If history is a guide, the Sep. 20 decision will induce at least some form of volatility across risk assets, with Bitcoin and crypto no exception.
The landscape surrounding the latest FOMC meeting is mixed — last week’s macro data shows inflation beating expectations, yet markets overwhelmingly believe that the Fed will not raise rates further to combat it.
According to CME Group’s FedWatch Tool, the odds of rates remaining the same are almost unanimous.

This could reduce the impact of the FOMC event — but conversely, a curveball decision which goes against market appraisals would be felt all the more keenly.
“This week sets up the rest of 2023,” financial commentary resource The Kobeissi Letter summarized while highlighting upcoming macro data releases and more.

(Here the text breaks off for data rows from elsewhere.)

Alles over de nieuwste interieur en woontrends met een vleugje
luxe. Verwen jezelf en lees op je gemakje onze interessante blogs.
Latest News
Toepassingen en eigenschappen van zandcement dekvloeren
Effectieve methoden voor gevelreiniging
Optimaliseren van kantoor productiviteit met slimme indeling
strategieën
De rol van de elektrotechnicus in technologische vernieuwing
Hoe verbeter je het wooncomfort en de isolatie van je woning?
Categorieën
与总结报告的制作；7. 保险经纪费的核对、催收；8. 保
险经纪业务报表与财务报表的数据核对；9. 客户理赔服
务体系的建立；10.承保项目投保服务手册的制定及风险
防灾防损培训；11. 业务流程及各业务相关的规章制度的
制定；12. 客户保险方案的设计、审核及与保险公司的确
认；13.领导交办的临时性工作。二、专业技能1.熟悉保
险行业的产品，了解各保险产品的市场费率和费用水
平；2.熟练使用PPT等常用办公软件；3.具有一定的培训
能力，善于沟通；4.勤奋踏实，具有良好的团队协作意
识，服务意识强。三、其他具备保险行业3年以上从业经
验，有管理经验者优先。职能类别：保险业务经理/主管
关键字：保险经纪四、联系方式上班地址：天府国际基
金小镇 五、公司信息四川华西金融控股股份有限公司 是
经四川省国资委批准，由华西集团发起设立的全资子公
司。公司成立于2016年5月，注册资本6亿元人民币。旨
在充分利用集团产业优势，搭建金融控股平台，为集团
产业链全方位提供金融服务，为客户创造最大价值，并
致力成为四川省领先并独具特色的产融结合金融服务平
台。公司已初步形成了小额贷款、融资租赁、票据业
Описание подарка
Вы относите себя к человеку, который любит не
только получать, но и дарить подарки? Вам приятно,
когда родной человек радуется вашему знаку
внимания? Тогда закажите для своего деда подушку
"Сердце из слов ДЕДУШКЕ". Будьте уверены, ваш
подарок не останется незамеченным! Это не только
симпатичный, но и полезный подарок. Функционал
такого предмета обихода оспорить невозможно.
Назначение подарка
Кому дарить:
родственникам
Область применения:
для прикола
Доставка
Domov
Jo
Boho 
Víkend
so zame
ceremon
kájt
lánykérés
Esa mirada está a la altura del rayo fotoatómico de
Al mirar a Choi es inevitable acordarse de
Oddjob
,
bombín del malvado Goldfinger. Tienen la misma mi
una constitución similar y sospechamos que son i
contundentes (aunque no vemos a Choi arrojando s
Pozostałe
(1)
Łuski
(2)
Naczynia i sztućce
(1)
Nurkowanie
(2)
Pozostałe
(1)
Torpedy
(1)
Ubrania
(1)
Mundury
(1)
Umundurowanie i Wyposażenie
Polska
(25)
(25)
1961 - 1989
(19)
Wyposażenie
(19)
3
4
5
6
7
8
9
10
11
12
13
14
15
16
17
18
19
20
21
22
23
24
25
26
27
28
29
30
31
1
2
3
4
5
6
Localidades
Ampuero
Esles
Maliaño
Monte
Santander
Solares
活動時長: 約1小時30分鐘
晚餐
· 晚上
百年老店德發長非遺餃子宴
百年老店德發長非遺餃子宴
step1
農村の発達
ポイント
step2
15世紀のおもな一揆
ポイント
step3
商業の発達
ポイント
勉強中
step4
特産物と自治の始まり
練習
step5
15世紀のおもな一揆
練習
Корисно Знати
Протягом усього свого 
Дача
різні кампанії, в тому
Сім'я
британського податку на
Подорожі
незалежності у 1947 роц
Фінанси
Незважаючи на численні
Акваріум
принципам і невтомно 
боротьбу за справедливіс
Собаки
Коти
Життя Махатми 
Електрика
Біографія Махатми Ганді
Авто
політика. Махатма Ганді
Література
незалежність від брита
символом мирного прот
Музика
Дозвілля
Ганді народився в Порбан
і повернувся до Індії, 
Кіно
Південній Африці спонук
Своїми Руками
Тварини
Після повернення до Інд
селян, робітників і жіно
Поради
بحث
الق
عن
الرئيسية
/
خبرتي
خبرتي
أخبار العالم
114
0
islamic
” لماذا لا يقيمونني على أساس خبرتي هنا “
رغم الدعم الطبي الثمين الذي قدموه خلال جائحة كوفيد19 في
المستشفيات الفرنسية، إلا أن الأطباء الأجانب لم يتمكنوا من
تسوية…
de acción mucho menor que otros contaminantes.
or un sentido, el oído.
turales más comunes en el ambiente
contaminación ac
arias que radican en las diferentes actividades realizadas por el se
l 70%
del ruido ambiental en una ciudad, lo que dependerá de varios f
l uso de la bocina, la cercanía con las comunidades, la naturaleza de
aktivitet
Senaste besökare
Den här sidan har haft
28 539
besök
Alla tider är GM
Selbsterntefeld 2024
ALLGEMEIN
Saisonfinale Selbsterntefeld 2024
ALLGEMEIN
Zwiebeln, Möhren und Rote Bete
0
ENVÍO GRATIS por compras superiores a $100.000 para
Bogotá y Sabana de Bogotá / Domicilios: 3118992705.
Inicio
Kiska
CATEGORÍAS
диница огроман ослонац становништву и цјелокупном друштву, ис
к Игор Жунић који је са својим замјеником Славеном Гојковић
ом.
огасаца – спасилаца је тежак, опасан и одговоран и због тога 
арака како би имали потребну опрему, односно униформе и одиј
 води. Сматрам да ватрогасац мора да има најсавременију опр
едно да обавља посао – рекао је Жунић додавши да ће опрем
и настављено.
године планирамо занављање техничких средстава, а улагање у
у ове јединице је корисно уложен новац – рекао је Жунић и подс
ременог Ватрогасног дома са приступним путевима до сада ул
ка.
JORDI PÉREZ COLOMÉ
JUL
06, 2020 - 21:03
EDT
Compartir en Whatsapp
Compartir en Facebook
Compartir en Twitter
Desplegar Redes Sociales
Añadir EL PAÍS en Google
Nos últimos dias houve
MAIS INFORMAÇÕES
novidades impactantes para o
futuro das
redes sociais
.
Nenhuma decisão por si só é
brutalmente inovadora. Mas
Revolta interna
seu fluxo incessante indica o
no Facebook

“Fed guidance on Wednesday sets the tone for the next few meetings. Expect to see lots of volatility this week.”
Key Events This Week:
1. Building Permits data – Tuesday
2. Housing Starts data – Tuesday
3. Fed Interest Rate Decision – Wednesday
4. Fed Press Conference – Wednesday
5. Jobless Claims – Thursday
6. Existing Home Sales data – Thursday
This week sets up the rest of 2023.
— The Kobeissi Letter (@KobeissiLetter) September 17, 2023
Explaining the likely outcome of FOMC, crypto and macro insight resource Ecoinometrics suggested that the market odds were no surprise based on Fed signals.